TASK DETAILS:
Return exactly the span that opens with the line containing "秦皇岛, GDP20: 4193.8 -> 1685.8" and closes with the final line of the records, both included.

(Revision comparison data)
##############################
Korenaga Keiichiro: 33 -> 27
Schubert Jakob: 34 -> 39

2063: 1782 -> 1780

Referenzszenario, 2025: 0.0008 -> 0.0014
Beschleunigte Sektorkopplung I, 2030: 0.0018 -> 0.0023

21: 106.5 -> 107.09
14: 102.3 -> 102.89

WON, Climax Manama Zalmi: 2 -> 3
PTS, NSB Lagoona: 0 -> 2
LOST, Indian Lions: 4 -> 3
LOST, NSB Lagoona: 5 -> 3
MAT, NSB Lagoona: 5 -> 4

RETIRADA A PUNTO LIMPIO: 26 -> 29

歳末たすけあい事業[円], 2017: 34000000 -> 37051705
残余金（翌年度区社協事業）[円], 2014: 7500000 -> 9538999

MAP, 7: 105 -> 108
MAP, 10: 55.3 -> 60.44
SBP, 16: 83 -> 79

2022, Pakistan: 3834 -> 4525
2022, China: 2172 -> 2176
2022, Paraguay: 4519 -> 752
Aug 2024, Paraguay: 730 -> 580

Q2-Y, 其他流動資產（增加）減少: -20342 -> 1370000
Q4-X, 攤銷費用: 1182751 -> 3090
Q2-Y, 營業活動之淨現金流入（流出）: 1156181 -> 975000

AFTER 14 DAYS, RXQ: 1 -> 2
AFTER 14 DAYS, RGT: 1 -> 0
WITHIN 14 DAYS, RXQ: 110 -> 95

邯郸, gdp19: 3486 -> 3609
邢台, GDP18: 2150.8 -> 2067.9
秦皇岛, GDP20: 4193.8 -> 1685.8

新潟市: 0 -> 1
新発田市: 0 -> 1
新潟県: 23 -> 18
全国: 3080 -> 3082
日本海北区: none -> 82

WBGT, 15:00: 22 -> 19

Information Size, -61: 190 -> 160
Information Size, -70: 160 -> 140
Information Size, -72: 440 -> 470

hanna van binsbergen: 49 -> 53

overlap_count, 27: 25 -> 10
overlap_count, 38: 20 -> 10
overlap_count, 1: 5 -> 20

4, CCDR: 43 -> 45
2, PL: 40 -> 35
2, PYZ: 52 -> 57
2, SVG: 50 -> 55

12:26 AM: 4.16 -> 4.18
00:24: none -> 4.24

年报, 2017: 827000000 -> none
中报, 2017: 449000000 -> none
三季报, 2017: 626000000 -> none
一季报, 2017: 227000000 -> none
##############################
ANSWER SECTION:
秦皇岛, GDP20: 4193.8 -> 1685.8

新潟市: 0 -> 1
新発田市: 0 -> 1
新潟県: 23 -> 18
全国: 3080 -> 3082
日本海北区: none -> 82

WBGT, 15:00: 22 -> 19

Information Size, -61: 190 -> 160
Information Size, -70: 160 -> 140
Information Size, -72: 440 -> 470

hanna van binsbergen: 49 -> 53

overlap_count, 27: 25 -> 10
overlap_count, 38: 20 -> 10
overlap_count, 1: 5 -> 20

4, CCDR: 43 -> 45
2, PL: 40 -> 35
2, PYZ: 52 -> 57
2, SVG: 50 -> 55

12:26 AM: 4.16 -> 4.18
00:24: none -> 4.24

年报, 2017: 827000000 -> none
中报, 2017: 449000000 -> none
三季报, 2017: 626000000 -> none
一季报, 2017: 227000000 -> none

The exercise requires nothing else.